Here we show that SLIM6–8, a highly sensitive quantitative phase imaging (QPI) method, can be used to study unlabeled sperm cells in great detail. QPI is an emerging method that provides quantitative information about transparent specimens, with nanoscale sensitivity and in label-free mode9. Various implementations of QPI have been used recently to study the topography of gametes, assuming a certain refractive index10–16. Here, for the first-time to our knowledge, we measure independently the thickness and refractive index of the cells. The results for topography and refractometry of the tail are in the expected range, as revealed by electron microscopy17. Remarkably, we found that the refractive index of the cell mid-piece (neck) is very high. It is known that this region is mitochondria-rich, which may explain this interesting finding18.
2 Materials and Methods
2.1 Sperm Cell Preparation
Straws of frozen bovine semen from bulls previously tested for in vitro fertilization (IVF) were thawed at 37 °C for 40 sec. The sample was selected by centrifugation (25 min at 300×g) on a discontinuous gradient (45–80% in Tyrode’s modified medium without glucose and Albumin). The pellet was reconstituted into 2 ml of IVF medium and centrifuged twice, at 160 and 108×g for 10 min. For each sample pellet was diluted with IVF medium at the concentration of 1×106 sperm/ml19. The final sample was divided into sample of dry sperm and sample in PBS (Phosphate buffer saline).
Dry samples
10 microliters of selected sperm were smeared onto a clean microscope glass slide (24-50 mm), left to dry for 10 minutes and finally fixed in 98% ethanol for 10 minutes20. Slides were stored at 4°C until the day of the evaluation.
Sample in suspension
10 microliters were mixed with 50 microliters of PBS and smeared onto a clean microscope glass slide. To avoid the liquid evaporation samples were overlaid with a cover slide and sealed with nail polish. Slides were stored at 4°C until the day of the evaluation.
2.2 Image Processing
The quantitative phase image of sperm cells was retrieved from the recorded four intensity images corresponding to 0, π/2, π and 3π/2 phase shift. The retrieved method can be found in previous reports9. The irradiance distribution at each point r = (x, y) in the image plane is a function of the phase shift, namely
In Eq. 1, U1(r) is the scattered light from the sample and U0 is the incident light, δ is the phase shift introduced by the SLM. With the spatially varying phase shift, Δϕ(r) can be reconstructed as
Then, the phase associated with the image field can be determined as21
In order to obtain the thickness and refractive index each sperm cell was chosen as region of interest (ROI) from the quantitative phase image. For each group, the 100 ROIs were chosen and tiled into a mosaic using ImageJ. Then halo effect due to phase contrast illumination was removed for each selected ROI using a recent procedure developed in our laboratory22.
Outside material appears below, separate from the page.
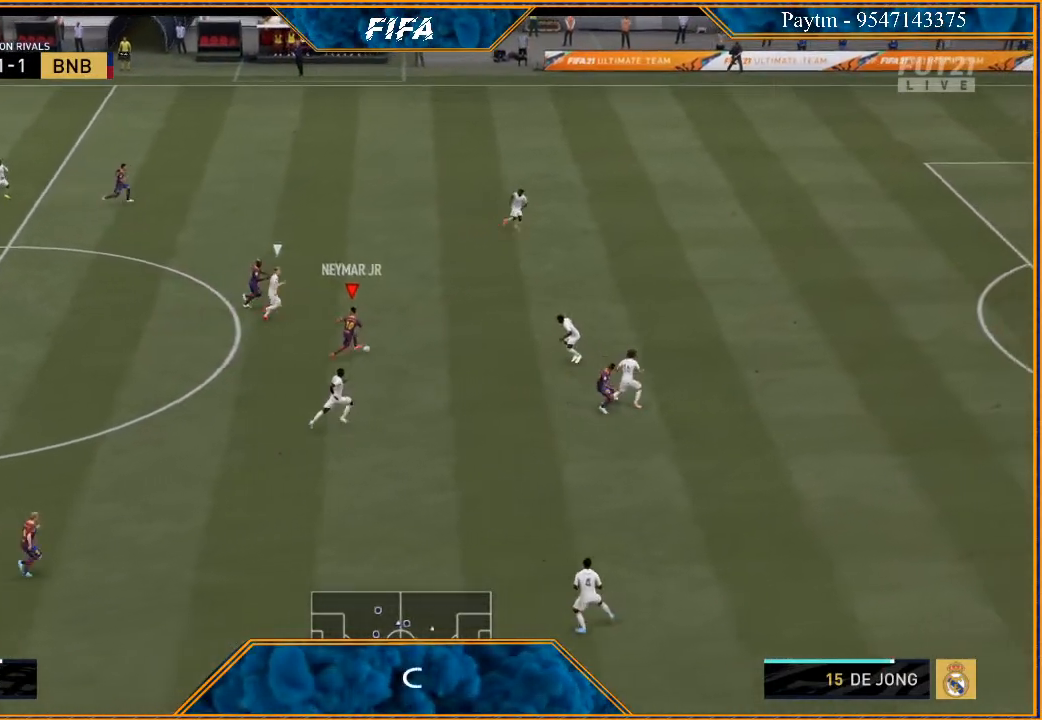
{"buttons": [], "left_stick": "left", "right_stick": "center", "events": [[33, "left_stick", "down-right"], [433, "left_stick", "left"], [433, "right_stick", "center"]]}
The halo removed ROIs were then further processed using ImageJ. First, the 30-pixel-wide segmented line selection width was carried out to select the sperm neck and tail. Second, the straighten plugin was applied to each new ROI to digitally remove the tail curvature. The 30-pixel values of each cross section along the straight line were retrieved and the profile along each tail was plotted.
3 Results
In this paper we measure, for the first time to our knowledge, both the topography and refractometer of sperm cells, in a spatially-resolved manner. We use a highly sensitive quantitative phase imaging instrument, CellVista SLIM Pro (Phi Optics, Inc.), which is described in Fig.1a. The SLIM module23 attaches to an existing phase contrast microscope and modulates the phase shift of the incident vs. scattered light in increment of π/2. To achieve this precise modulation, the objective pupil plane is relayed at the plane of a phase only Spatial Light Modulation (SLM). Without modulation on the SLM, we record a common phase contrast image. However, once a phase shift is applied on a mask that matches the ring of the objective ring, a different intensity image is obtained at the camera. Recording four intensity images corresponding to the 0, π/2, π and 3π/2 (Fig. 1b) phase shift, the phase map associated with the image field can be retrieved quantitatively and uniquely (Fig. 1c).
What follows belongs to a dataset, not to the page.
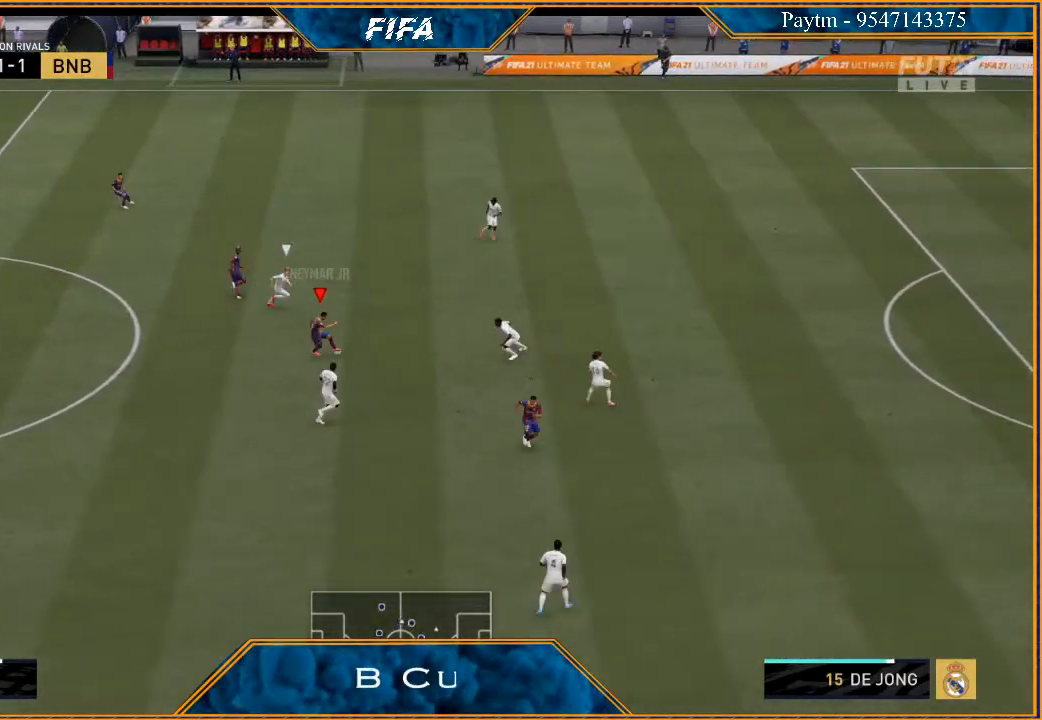
{"buttons": [], "left_stick": "left", "right_stick": "center", "events": []}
In order to decouple the cell thickness and refractive index from the optical path length information, we image the cells in two different media: air (n0=1) and PBS solution (n1=1.334). The cells were prepared as detailed in Materials and Methods. We imaged 100 cells for each of the air and PBS groups. As shown in Figs. 2–3, we notice immediately that the cell-induced phase shift is significantly lower in PBS vs. air, as expected for a smaller refractive index contrast. The spatial pathlength noise, evaluated as the standard deviation of a background area, shown by the green boxes in Figs. 2b–3b, is of the order of 1 nm in both cases (see the histograms insets). Note that this noise includes also irregularities in the background due to sample preparation, e.g., debris, solution in homogeneity, etc. Without a sample, the optical pathlength noise level achieved by SLIM is below one nanometer6.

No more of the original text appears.